The inspiration for my jewelry comes from many places. Often I will see a stone or focal bead that gives me an idea for a necklace or bracelet; and sometimes, ideas come out of nowhere. I am most inspired when I am in the mountains near my home in northern Utah, or on the beaches of Washington near where my mother lives. As I walk along picking up rocks and shells, I find myself thinking, "I wonder if I could make something out of this?" I have no formal art or jewelry training, and what I know about stones, I learned from books and from experience. I have been collecting Turquoise and Jade artifacts for many years. The silver work of the southwest has always interested me and I hope to someday be able to commit the time and money to becoming a silversmith. Some of the beading techniques I use come from experimentation and some from instruction books. I love to experiment with different types of beadwork and stones to see what kind of design I come up with.

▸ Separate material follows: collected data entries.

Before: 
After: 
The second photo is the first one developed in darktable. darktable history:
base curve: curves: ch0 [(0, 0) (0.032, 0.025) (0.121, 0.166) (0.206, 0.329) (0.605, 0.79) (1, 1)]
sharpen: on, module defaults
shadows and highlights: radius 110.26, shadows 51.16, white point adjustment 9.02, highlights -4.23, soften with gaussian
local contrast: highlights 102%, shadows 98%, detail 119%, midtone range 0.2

I have recently learned to work with polymer clay and Precious Metal Clay. These mediums have almost endless creative applications in jewelry making. There are many good instruction books available for polymer clay and metal clay. I have recently been inspired to try carving and creating my own pendants again. I have found that I can carve an image out of polymer clay that very closely resembles the old antler carvings I used to make; and polymer clay is much lighter, more available and easier to work with. PMC is also very easy to mold and carve, and working with it does not require a large cash investment or huge chunks of time. I am just beginning to create with PMC silver, and I have many ideas for pendant designs that I would like to try.
My goal with Blind Wolf Spirit is to make unique, one-of-a-kind jewelry items that I can sell for a reasonable price. I am very fond of looking through galleries that have beautiful artisan jewelry, but their prices are usually beyond what I can afford to spend. My shop is committed to the idea of having beautiful, artful jewelry, that the average person, like me, can afford to purchase. I also want my customers to have a piece of jewelry that no one else has, so I rarely duplicate the same design. I do not consider myself to be a jewelry designer but rather an artisan. I take care to create high-quality jewelry items that are well constructed and durable. Many of my items have a rustic look. This reflects my taste and my reverence for natural things. I realize that my taste in jewelry will not appeal to everyone, which is the great thing about having a shop on Ruby Lane; there are so many talented artisans and jewelry designers on Ruby Lane that there is something for everyone's taste. I am happy to have had the chance to have my shop on this wonderful venue for the last five years and I hope to be here for many more.